To avoid the contingency of a single image, the paper considers the mean values of evaluation indexes of 14 images from Figure 5 as contrast indexes, implements visualization for data in Figure 6, and marks optimal results in red. It can be seen from Table 1 and Figure 6 that the paper obtains optimal and suboptimal values from CC, SSIM, SCD, MS-SSIM, and MI. It indicates that the proposed algorithm has a good correlation with the source image and retains more useful information. The best values from EN, VIF, Qab/f, and SCD that the fusion results of the proposed algorithm indicate a better visual effect and larger information content.

To sum up, the analysis of objective data demonstrates the superiority of the proposed algorithm.

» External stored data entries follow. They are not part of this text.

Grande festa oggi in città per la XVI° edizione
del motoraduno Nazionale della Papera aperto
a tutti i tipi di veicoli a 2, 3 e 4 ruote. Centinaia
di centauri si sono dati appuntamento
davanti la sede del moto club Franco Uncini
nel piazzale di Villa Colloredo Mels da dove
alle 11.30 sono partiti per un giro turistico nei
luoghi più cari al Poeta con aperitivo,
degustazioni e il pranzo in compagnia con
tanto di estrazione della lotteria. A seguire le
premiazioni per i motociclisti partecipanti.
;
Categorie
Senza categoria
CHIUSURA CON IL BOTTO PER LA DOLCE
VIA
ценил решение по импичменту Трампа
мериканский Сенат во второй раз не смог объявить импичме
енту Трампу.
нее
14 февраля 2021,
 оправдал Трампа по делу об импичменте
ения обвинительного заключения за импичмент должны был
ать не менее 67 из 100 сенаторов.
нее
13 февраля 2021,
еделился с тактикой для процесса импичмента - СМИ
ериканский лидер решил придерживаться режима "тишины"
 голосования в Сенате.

4.3. Analysis of Experimental Results for Medical Image Fusion

To verify the generalization and application effect of the proposed algorithm in the medical image, the paper selects four groups of multimode brain lesion images with the size of 256 × 256 for the contrast experiment. Figures 7 (1) and (2) show the multimode images. Figures 7 (3) to (8) show result comparisons of different algorithms.

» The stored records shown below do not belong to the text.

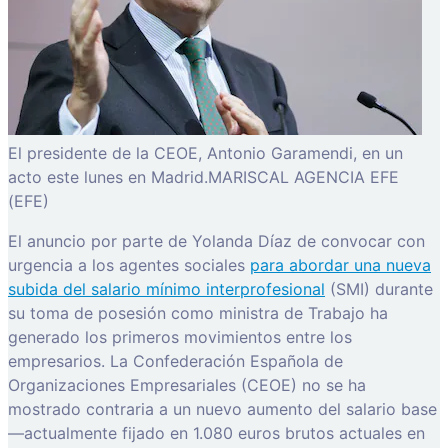
El presidente de la CEOE, Antonio Garamendi, en un
acto este lunes en Madrid.MARISCAL AGENCIA EFE
(EFE)
El anuncio por parte de Yolanda Díaz de convocar con
urgencia a los agentes sociales
para abordar una nueva
subida del salario mínimo interprofesional
(SMI) durante
su toma de posesión como ministra de Trabajo ha
generado los primeros movimientos entre los
empresarios. La Confederación Española de
Organizaciones Empresariales (CEOE) no se ha
mostrado contraria a un nuevo aumento del salario base
—actualmente fijado en 1.080 euros brutos actuales en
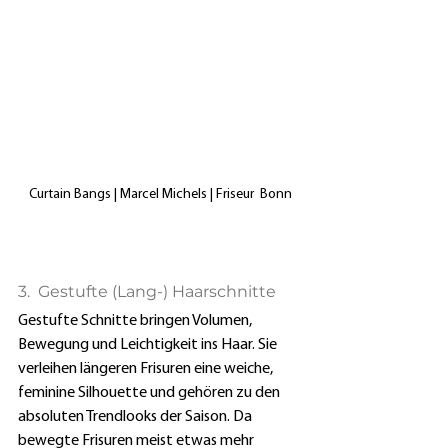
Curtain Bangs | Marcel Michels | Friseur  Bonn
3.  Gestufte (Lang-) Haarschnitte
Gestufte Schnitte bringen Volumen, 
Bewegung und Leichtigkeit ins Haar. Sie 
verleihen längeren Frisuren eine weiche, 
feminine Silhouette und gehören zu den 
absoluten Trendlooks der Saison. Da 
bewegte Frisuren meist etwas mehr 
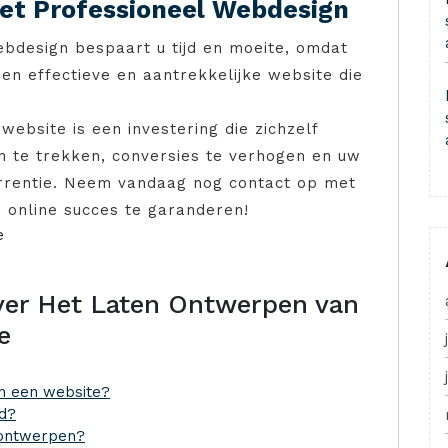
met Professioneel Webdesign
ebdesign bespaart u tijd en moeite, omdat
een effectieve en aantrekkelijke website die
ebsite is een investering die zichzelf
 te trekken, conversies te verhogen en uw
urrentie. Neem vandaag nog contact op met
 online succes te garanderen!
e
ver Het Laten Ontwerpen van
e
n een website?
d?
 ontwerpen?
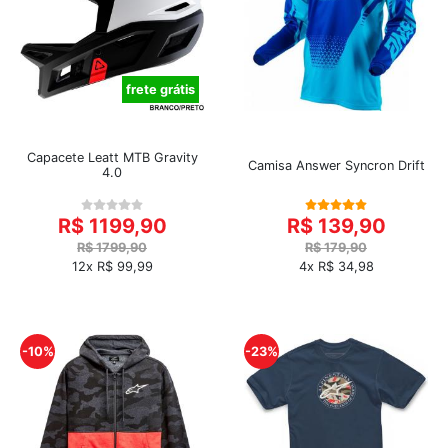
frete grátis
Capacete Leatt MTB Gravity
Camisa Answer Syncron Drift
4.0
R$ 1199,90
R$ 139,90
R$ 1799,90
R$ 179,90
12x R$ 99,99
4x R$ 34,98
-10%
-23%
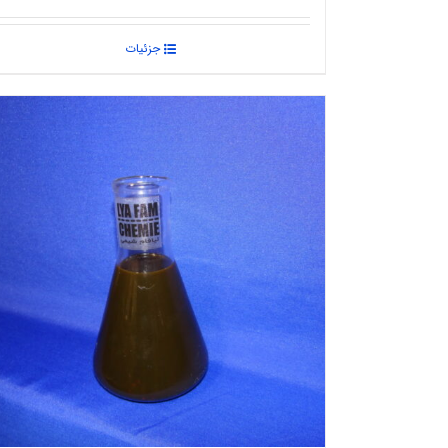
جزئیات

4.3.1. Comparison of Subjective Results

As shown in Figure 7, the CBF method indicates a good contrast ratio of fusion results but serious artifact and noise. CVT and CVTSR methods indicate the overall dark image and vague edge structure. The NSCT method indicates overall vague fusion result, which is not beneficial to the human eye recognition and subsequent computer processing. The RP method indicates overall excessive illumination of the fusion result and incomplete image information. Compared to the fusion effect hereof, the proposed algorithm indicates a good contrast ratio and detailed information, integrates different information of multimode images, and realizes the purpose of image fusion well.

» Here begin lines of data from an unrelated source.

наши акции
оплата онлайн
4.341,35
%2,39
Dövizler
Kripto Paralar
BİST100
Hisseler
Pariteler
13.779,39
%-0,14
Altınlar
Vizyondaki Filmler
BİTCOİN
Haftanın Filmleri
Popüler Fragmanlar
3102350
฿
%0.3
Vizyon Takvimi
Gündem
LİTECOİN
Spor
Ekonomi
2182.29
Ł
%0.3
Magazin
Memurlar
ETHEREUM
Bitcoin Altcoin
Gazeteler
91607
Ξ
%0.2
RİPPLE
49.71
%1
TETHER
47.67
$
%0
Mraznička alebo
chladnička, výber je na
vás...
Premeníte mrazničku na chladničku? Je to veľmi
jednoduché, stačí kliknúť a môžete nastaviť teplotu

4.3.2. Comparison of Objective Results

Table 2 shows the mean values of results for four groups of multimode medical image fusion, where bold values are optimal, and visual processing is shown in Figure 8. It can be seen that the proposed algorithm obtains optimal or suboptimal values among all contrast indexes. According to all subjective and objective evaluations, the proposed algorithm can realize the optimal fusion effect in multimodel medical images, integrate information from the source image, and benefit subsequent human eye judgment or computer processing compared to contrast algorithms.

5. Conclusions

The paper proposes an image fusion algorithm based on improved RGF and visual saliency map. Firstly, the paper uses RGF to decompose the image into the base layer, interlayer, and detail layer at different scales. Secondly, the paper obtains a visual weight map through the calculation of the source image and uses the guided filter to better guide the base layer fusion. Then, it realizes the interlayer fusion through maximum local variance and realizes the detail layer fusion through the maximum absolute value of the pixel. Finally, it obtains the fused image through weight fusion. The experiment uses the infrared and visible light image pair and multimode medical image pair to compare and verify the proposed algorithm. The experimental results indicate that the proposed method is better than the contrast algorithm in subjective effect and objective evaluation. Besides, the fused image with better details, edge, and texture retention capacity and good overall contrast ratio can be obtained with the proposed algorithm.

Data Availability

The basis of data from TNO_Image_Fusion_Dataset is used this article, and the details can be found in https://figshare.com/articles/TN_Image_Fusion_Dataset/1008029.

Conflicts of Interest

The authors declare that they have no conflicts of interest.